Have you ever woken up inside your temporal lobe? I have. It’s a scary and lonely place–like the desert during a thunder storm. There are memories that grab at you, hooded and masked figures from your past that whisper frightening things to you, rivers teeming with regret that try to drown you, caverns inhabited by sorrow that scream for you, bottomless valleys of mistakes that want to swallow you. It [your temporal lobe] rumbles and quakes because you are inside it and it does not want you there. So it hides the pleasant things from you because if it gave you access to those things you would never leave. And if you never left what would become of you?


Disavowals

He approaches you humbly and you chase him away mockingly.  He says he needs money and you reply that everybody needs money. You finish washing your car while other people washing theirs cast him aside as you did. He does not know what to do with his squeegee and hand towel.

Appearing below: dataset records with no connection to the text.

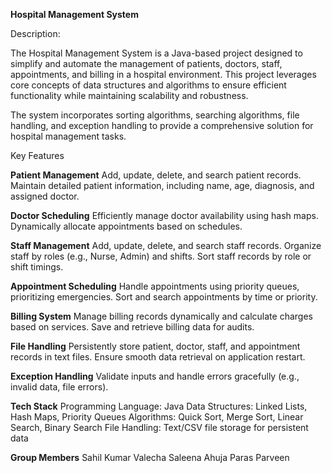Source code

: **Hospital Management System**

Description:

The Hospital Management System is a Java-based project designed to simplify and automate the management of patients, doctors, staff, appointments, and billing in a hospital environment. This project leverages core concepts of data structures and algorithms to ensure efficient functionality while maintaining scalability and robustness.

The system incorporates sorting algorithms, searching algorithms, file handling, and exception handling to provide a comprehensive solution for hospital management tasks.

Key Features

**Patient Management**
Add, update, delete, and search patient records.
Maintain detailed patient information, including name, age, diagnosis, and assigned doctor.

**Doctor Scheduling**
Efficiently manage doctor availability using hash maps.
Dynamically allocate appointments based on schedules.

**Staff Management**
Add, update, delete, and search staff records.
Organize staff by roles (e.g., Nurse, Admin) and shifts.
Sort staff records by role or shift timings.

**Appointment Scheduling**
Handle appointments using priority queues, prioritizing emergencies.
Sort and search appointments by time or priority.

**Billing System**
Manage billing records dynamically and calculate charges based on services.
Save and retrieve billing data for audits.

**File Handling**
Persistently store patient, doctor, staff, and appointment records in text files.
Ensure smooth data retrieval on application restart.

**Exception Handling**
Validate inputs and handle errors gracefully (e.g., invalid data, file errors).

**Tech Stack**
Programming Language: Java
Data Structures: Linked Lists, Hash Maps, Priority Queues
Algorithms: Quick Sort, Merge Sort, Linear Search, Binary Search
File Handling: Text/CSV file storage for persistent data

**Group Members**
Sahil Kumar Valecha
Saleena Ahuja
Paras Parveen
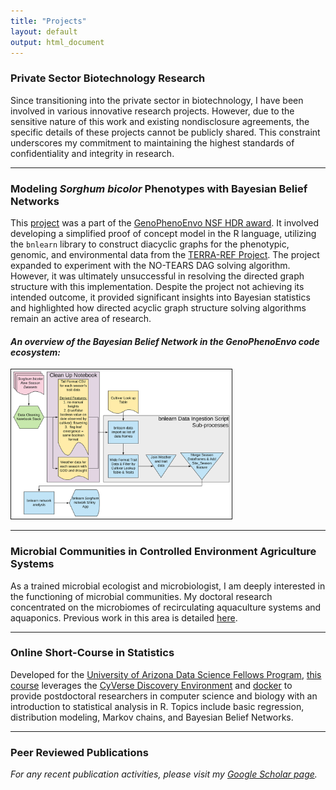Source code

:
 ```yaml
---
title: "Projects"
layout: default
output: html_document
---
```

### Private Sector Biotechnology Research

Since transitioning into the private sector in biotechnology, I have been involved in various innovative research projects. However, due to the sensitive nature of this work and existing nondisclosure agreements, the specific details of these projects cannot be publicly shared. This constraint underscores my commitment to maintaining the highest standards of confidentiality and integrity in research.

---

### Modeling *Sorghum bicolor* Phenotypes with Bayesian Belief Networks

This [project](https://github.com/genophenoenvo/phenophasebbn) was a part of the [GenoPhenoEnvo NSF HDR award](https://genophenoenvo.github.io/). It involved developing a simplified proof of concept model in the R language, utilizing the `bnlearn` library to construct diacyclic graphs for the phenotypic, genomic, and environmental data from the [TERRA-REF Project](https://www.terraref.org/). The project expanded to experiment with the NO-TEARS DAG solving algorithm. However, it was ultimately unsuccessful in resolving the directed graph structure with this implementation. Despite the project not achieving its intended outcome, it provided significant insights into Bayesian statistics and highlighted how directed acyclic graph structure solving algorithms remain an active area of research.

#### *An overview of the Bayesian Belief Network in the GenoPhenoEnvo code ecosystem:*
<div class="image-container">
<img src="images/sorghum_bnlearn.svg" style="width:70%; border:1px solid">
</div>

---

### Microbial Communities in Controlled Environment Agriculture Systems

As a trained microbial ecologist and microbiologist, I am deeply interested in the functioning of microbial communities. My doctoral research concentrated on the microbiomes of recirculating aquaculture systems and aquaponics. Previous work in this area is detailed [here](https://scholar.google.com/citations?user=zkKcdmcAAAAJ&hl=en).

---

### Online Short-Course in Statistics

Developed for the [University of Arizona Data Science Fellows Program](https://datascience.arizona.edu/data-science-fellows/), [this course](https://github.com/rbartelme/rstudio-stats/) leverages the [CyVerse Discovery Environment](https://de.cyverse.org/de/) and [docker](https://www.docker.com/) to provide postdoctoral researchers in computer science and biology with an introduction to statistical analysis in R. Topics include basic regression, distribution modeling, Markov chains, and Bayesian Belief Networks.

---

### Peer Reviewed Publications

*For any recent publication activities, please visit my [Google Scholar page](https://scholar.google.com/citations?user=zkKcdmcAAAAJ&hl=en).*

<br><br>
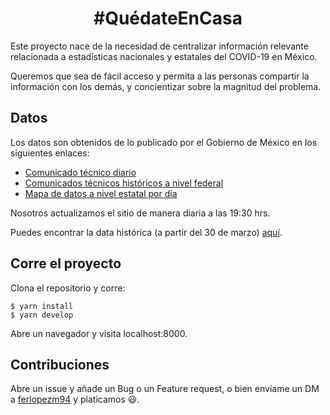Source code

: <h1 align="center">
  #QuédateEnCasa
</h1>

Este proyecto nace de la necesidad de centralizar información relevante relacionada a estadísticas nacionales y estatales del COVID-19 en México.

Queremos que sea de fácil acceso y permita a las personas compartir la información con los demás, y concientizar sobre la magnitud del problema.

## Datos

Los datos son obtenidos de lo publicado por el Gobierno de México en los siguientes enlaces:

- [Comunicado técnico diario](https://www.gob.mx/salud/documentos/coronavirus-covid-19-comunicado-tecnico-diario-238449)
- [Comunicados técnicos históricos a nivel federal](https://www.gob.mx/salud/documentos/informacion-internacional-y-nacional-sobre-nuevo-coronavirus-2019-ncov)
- [Mapa de datos a nivel estatal por día](http://ncov.sinave.gob.mx/mapa.aspx.)

Nosotros actualizamos el sitio de manera diaria a las 19:30 hrs.

Puedes encontrar la data histórica (a partir del 30 de marzo) [aquí](https://github.com/ferlopezm94/desdecasa/tree/master/src/data).

## Corre el proyecto

Clona el repositorio y corre:

```
$ yarn install
$ yarn develop
```

Abre un navegador y visita localhost:8000.

## Contribuciones

Abre un issue y añade un Bug o un Feature request, o bien envíame un DM a [ferlopezm94](https://twitter.com/ferlopezm94) y platicamos 😃.
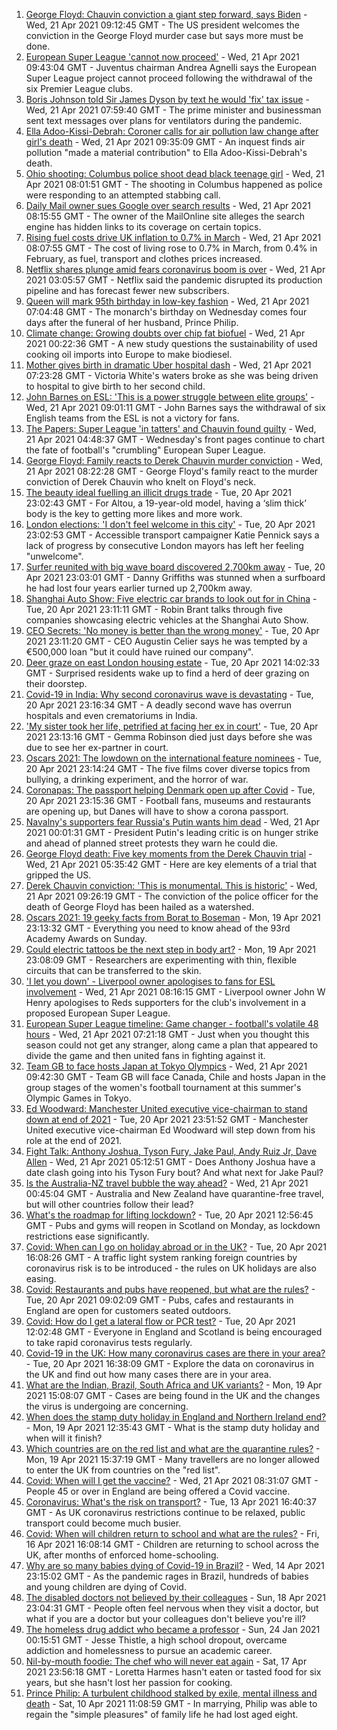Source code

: 1. [George Floyd: Chauvin conviction a giant step forward, says Biden](https://www.bbc.co.uk/news/world-us-canada-56827436) - Wed, 21 Apr 2021 09:12:45 GMT - The US president welcomes the conviction in the George Floyd murder case but says more must be done.
2. [European Super League 'cannot now proceed'](https://www.bbc.co.uk/sport/football/56830308) - Wed, 21 Apr 2021 09:43:04 GMT - Juventus chairman Andrea Agnelli says the European Super League project cannot proceed following the withdrawal of the six Premier League clubs.
3. [Boris Johnson told Sir James Dyson by text he would 'fix' tax issue](https://www.bbc.co.uk/news/uk-politics-56819137) - Wed, 21 Apr 2021 07:59:40 GMT - The prime minister and businessman sent text messages over plans for ventilators during the pandemic.
4. [Ella Adoo-Kissi-Debrah: Coroner calls for air pollution law change after girl's death](https://www.bbc.co.uk/news/uk-england-london-56801794) - Wed, 21 Apr 2021 09:35:09 GMT - An inquest finds air pollution "made a material contribution" to Ella Adoo-Kissi-Debrah's death.
5. [Ohio shooting: Columbus police shoot dead black teenage girl](https://www.bbc.co.uk/news/world-us-canada-56825871) - Wed, 21 Apr 2021 08:01:51 GMT - The shooting in Columbus happened as police were responding to an attempted stabbing call.
6. [Daily Mail owner sues Google over search results](https://www.bbc.co.uk/news/business-56828173) - Wed, 21 Apr 2021 08:15:55 GMT - The owner of the MailOnline site alleges the search engine has hidden links to its coverage on certain topics.
7. [Rising fuel costs drive UK inflation to 0.7% in March](https://www.bbc.co.uk/news/business-56827268) - Wed, 21 Apr 2021 08:07:55 GMT - The cost of living rose to 0.7% in March, from 0.4% in February, as fuel, transport and clothes prices increased.
8. [Netflix shares plunge amid fears coronavirus boom is over](https://www.bbc.co.uk/news/business-56826190) - Wed, 21 Apr 2021 03:05:57 GMT - Netflix said the pandemic disrupted its production pipeline and has forecast fewer new subscribers.
9. [Queen will mark 95th birthday in low-key fashion](https://www.bbc.co.uk/news/uk-56811715) - Wed, 21 Apr 2021 07:04:48 GMT - The monarch's birthday on Wednesday comes four days after the funeral of her husband, Prince Philip.
10. [Climate change: Growing doubts over chip fat biofuel](https://www.bbc.co.uk/news/science-environment-56819257) - Wed, 21 Apr 2021 00:22:36 GMT - A new study questions the sustainability of used cooking oil imports into Europe to make biodiesel.
11. [Mother gives birth in dramatic Uber hospital dash](https://www.bbc.co.uk/news/uk-england-london-56803337) - Wed, 21 Apr 2021 07:23:28 GMT - Victoria White's waters broke as she was being driven to hospital to give birth to her second child.
12. [John Barnes on ESL: 'This is a power struggle between elite groups'](https://www.bbc.co.uk/news/uk-56829809) - Wed, 21 Apr 2021 09:01:11 GMT - John Barnes says the withdrawal of six English teams from the ESL is not a victory for fans.
13. [The Papers: Super League 'in tatters' and Chauvin found guilty](https://www.bbc.co.uk/news/blogs-the-papers-56825470) - Wed, 21 Apr 2021 04:48:37 GMT - Wednesday's front pages continue to chart the fate of football's "crumbling" European Super League.
14. [George Floyd: Family reacts to Derek Chauvin murder conviction](https://www.bbc.co.uk/news/world-us-canada-56829219) - Wed, 21 Apr 2021 08:22:28 GMT - George Floyd's family react to the murder conviction of Derek Chauvin who knelt on Floyd's neck.
15. [The beauty ideal fuelling an illicit drugs trade](https://www.bbc.co.uk/news/stories-56819838) - Tue, 20 Apr 2021 23:02:43 GMT - For Altou, a 19-year-old model, having a ‘slim thick’ body is the key to getting more likes and more work.
16. [London elections: 'I don't feel welcome in this city'](https://www.bbc.co.uk/news/uk-england-london-56815242) - Tue, 20 Apr 2021 23:02:53 GMT - Accessible transport campaigner Katie Pennick says a lack of progress by consecutive London mayors has left her feeling "unwelcome".
17. [Surfer reunited with big wave board discovered 2,700km away](https://www.bbc.co.uk/news/world-australia-56798218) - Tue, 20 Apr 2021 23:03:01 GMT - Danny Griffiths was stunned when a surfboard he had lost four years earlier turned up 2,700km away.
18. [Shanghai Auto Show: Five electric car brands to look out for in China](https://www.bbc.co.uk/news/business-56818957) - Tue, 20 Apr 2021 23:11:11 GMT - Robin Brant talks through five companies showcasing electric vehicles at the Shanghai Auto Show.
19. [CEO Secrets: 'No money is better than the wrong money'](https://www.bbc.co.uk/news/business-56816561) - Tue, 20 Apr 2021 23:11:20 GMT - CEO Augustin Celier says he was tempted by a €500,000 loan "but it could have ruined our company".
20. [Deer graze on east London housing estate](https://www.bbc.co.uk/news/uk-england-london-56819018) - Tue, 20 Apr 2021 14:02:33 GMT - Surprised residents wake up to find a herd of deer grazing on their doorstep.
21. [Covid-19 in India: Why second coronavirus wave is devastating](https://www.bbc.co.uk/news/world-asia-india-56811315) - Tue, 20 Apr 2021 23:16:34 GMT - A deadly second wave has overrun hospitals and even crematoriums in India.
22. ['My sister took her life, petrified at facing her ex in court'](https://www.bbc.co.uk/news/uk-56539465) - Tue, 20 Apr 2021 23:13:16 GMT - Gemma Robinson died just days before she was due to see her ex-partner in court.
23. [Oscars 2021: The lowdown on the international feature nominees](https://www.bbc.co.uk/news/entertainment-arts-56674879) - Tue, 20 Apr 2021 23:14:24 GMT - The five films cover diverse topics from bullying, a drinking experiment, and the horror of war.
24. [Coronapas: The passport helping Denmark open up after Covid](https://www.bbc.co.uk/news/world-europe-56812293) - Tue, 20 Apr 2021 23:15:36 GMT - Football fans, museums and restaurants are opening up, but Danes will have to show a corona passport.
25. [Navalny's supporters fear Russia's Putin wants him dead](https://www.bbc.co.uk/news/world-europe-56812292) - Wed, 21 Apr 2021 00:01:31 GMT - President Putin's leading critic is on hunger strike and ahead of planned street protests they warn he could die.
26. [George Floyd death: Five key moments from the Derek Chauvin trial](https://www.bbc.co.uk/news/world-us-canada-56802198) - Wed, 21 Apr 2021 05:35:42 GMT - Here are key elements of a trial that gripped the US.
27. [Derek Chauvin conviction: 'This is monumental. This is historic'](https://www.bbc.co.uk/news/world-us-canada-56824330) - Wed, 21 Apr 2021 09:26:19 GMT - The conviction of the police officer for the death of George Floyd has been hailed as a watershed.
28. [Oscars 2021: 19 geeky facts from Borat to Boseman](https://www.bbc.co.uk/news/entertainment-arts-55325109) - Mon, 19 Apr 2021 23:13:32 GMT - Everything you need to know ahead of the 93rd Academy Awards on Sunday.
29. [Could electric tattoos be the next step in body art?](https://www.bbc.co.uk/news/business-56561708) - Mon, 19 Apr 2021 23:08:09 GMT - Researchers are experimenting with thin, flexible circuits that can be transferred to the skin.
30. ['I let you down' - Liverpool owner apologises to fans for ESL involvement](https://www.bbc.co.uk/sport/football/56828413) - Wed, 21 Apr 2021 08:16:15 GMT - Liverpool owner John W Henry apologises to Reds supporters for the club's involvement in a proposed European Super League.
31. [European Super League timeline: Game changer - football's volatile 48 hours](https://www.bbc.co.uk/sport/football/56825570) - Wed, 21 Apr 2021 07:21:18 GMT - Just when you thought this season could not get any stranger, along came a plan that appeared to divide the game and then united fans in fighting against it.
32. [Team GB to face hosts Japan at Tokyo Olympics](https://www.bbc.co.uk/sport/football/56827531) - Wed, 21 Apr 2021 09:42:30 GMT - Team GB will face Canada, Chile and hosts Japan in the group stages of the women's football tournament at this summer's Olympic Games in Tokyo.
33. [Ed Woodward: Manchester United executive vice-chairman to stand down at end of 2021](https://www.bbc.co.uk/sport/football/56824130) - Tue, 20 Apr 2021 23:51:52 GMT - Manchester United executive vice-chairman Ed Woodward will step down from his role at the end of 2021.
34. [Fight Talk: Anthony Joshua, Tyson Fury, Jake Paul, Andy Ruiz Jr, Dave Allen](https://www.bbc.co.uk/sport/boxing/56806740) - Wed, 21 Apr 2021 05:12:51 GMT - Does Anthony Joshua have a date clash going into his Tyson Fury bout? And what next for Jake Paul?
35. [Is the Australia-NZ travel bubble the way ahead?](https://www.bbc.co.uk/news/business-56796943) - Wed, 21 Apr 2021 00:45:04 GMT - Australia and New Zealand have quarantine-free travel, but will other countries follow their lead?
36. [What's the roadmap for lifting lockdown?](https://www.bbc.co.uk/news/explainers-52530518) - Tue, 20 Apr 2021 12:56:45 GMT - Pubs and gyms will reopen in Scotland on Monday, as lockdown restrictions ease significantly.
37. [Covid: When can I go on holiday abroad or in the UK?](https://www.bbc.co.uk/news/explainers-52646738) - Tue, 20 Apr 2021 16:08:26 GMT - A traffic light system ranking foreign countries by coronavirus risk is to be introduced - the rules on UK holidays are also easing.
38. [Covid: Restaurants and pubs have reopened, but what are the rules?](https://www.bbc.co.uk/news/business-52977388) - Tue, 20 Apr 2021 09:02:09 GMT - Pubs, cafes and restaurants in England are open for customers seated outdoors.
39. [Covid: How do I get a lateral flow or PCR test?](https://www.bbc.co.uk/news/health-51943612) - Tue, 20 Apr 2021 12:02:48 GMT - Everyone in England and Scotland is being encouraged to take rapid coronavirus tests regularly.
40. [Covid-19 in the UK: How many coronavirus cases are there in your area?](https://www.bbc.co.uk/news/uk-51768274) - Tue, 20 Apr 2021 16:38:09 GMT - Explore the data on coronavirus in the UK and find out how many cases there are in your area.
41. [What are the Indian, Brazil, South Africa and UK variants?](https://www.bbc.co.uk/news/health-55659820) - Mon, 19 Apr 2021 15:08:07 GMT - Cases are being found in the UK and the changes the virus is undergoing are concerning.
42. [When does the stamp duty holiday in England and Northern Ireland end?](https://www.bbc.co.uk/news/business-53319433) - Mon, 19 Apr 2021 12:35:43 GMT - What is the stamp duty holiday and when will it finish?
43. [Which countries are on the red list and what are the quarantine rules?](https://www.bbc.co.uk/news/explainers-52544307) - Mon, 19 Apr 2021 15:37:19 GMT - Many travellers are no longer allowed to enter the UK from countries on the "red list".
44. [Covid: When will I get the vaccine?](https://www.bbc.co.uk/news/health-55045639) - Wed, 21 Apr 2021 08:31:07 GMT - People 45 or over in England are being offered a Covid vaccine.
45. [Coronavirus: What's the risk on transport?](https://www.bbc.co.uk/news/health-51736185) - Tue, 13 Apr 2021 16:40:37 GMT - As UK coronavirus restrictions continue to be relaxed, public transport could become much busier.
46. [Covid: When will children return to school and what are the rules?](https://www.bbc.co.uk/news/education-51643556) - Fri, 16 Apr 2021 16:08:14 GMT - Children are returning to school across the UK, after months of enforced home-schooling.
47. [Why are so many babies dying of Covid-19 in Brazil?](https://www.bbc.co.uk/news/world-latin-america-56696907) - Wed, 14 Apr 2021 23:15:02 GMT - As the pandemic rages in Brazil, hundreds of babies and young children are dying of Covid.
48. [The disabled doctors not believed by their colleagues](https://www.bbc.co.uk/news/disability-56244376) - Sun, 18 Apr 2021 23:04:31 GMT - People often feel nervous when they visit a doctor, but what if you are a doctor but your colleagues don't believe you're ill?
49. [The homeless drug addict who became a professor](https://www.bbc.co.uk/news/stories-55559382) - Sun, 24 Jan 2021 00:15:51 GMT - Jesse Thistle, a high school dropout, overcame addiction and homelessness to pursue an academic career.
50. [Nil-by-mouth foodie: The chef who will never eat again](https://www.bbc.co.uk/news/stories-56688582) - Sat, 17 Apr 2021 23:56:18 GMT - Loretta Harmes hasn't eaten or tasted food for six years, but she hasn't lost her passion for cooking.
51. [Prince Philip: A turbulent childhood stalked by exile, mental illness and death](https://www.bbc.co.uk/news/uk-56690270) - Sat, 10 Apr 2021 11:08:59 GMT - In marrying, Philip was able to regain the "simple pleasures" of family life he had lost aged eight.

But then you encounter him again. And this time you feel bad. You offer him three quarters, saying, It’s all I have. He dries your entire car for those quarters. You feel like you’re at a strip club, making some girl ride your sagging body for half a song before rewarding her with one dollar. So you give him a ten-dollar bill. The Hispanics over there look at you disapprovingly, as though you’re encouraging destitution and freeriderism–Our people don’t beg for money. You pretend not to notice as you wait for the vagrant to finish.

Then you realize that a girl is waiting to offer the vagrant some money so that he will dry her ride, too. And you smile. But you frown when you realize that the money you gave him was money for your yoga class, and because it looks like rain.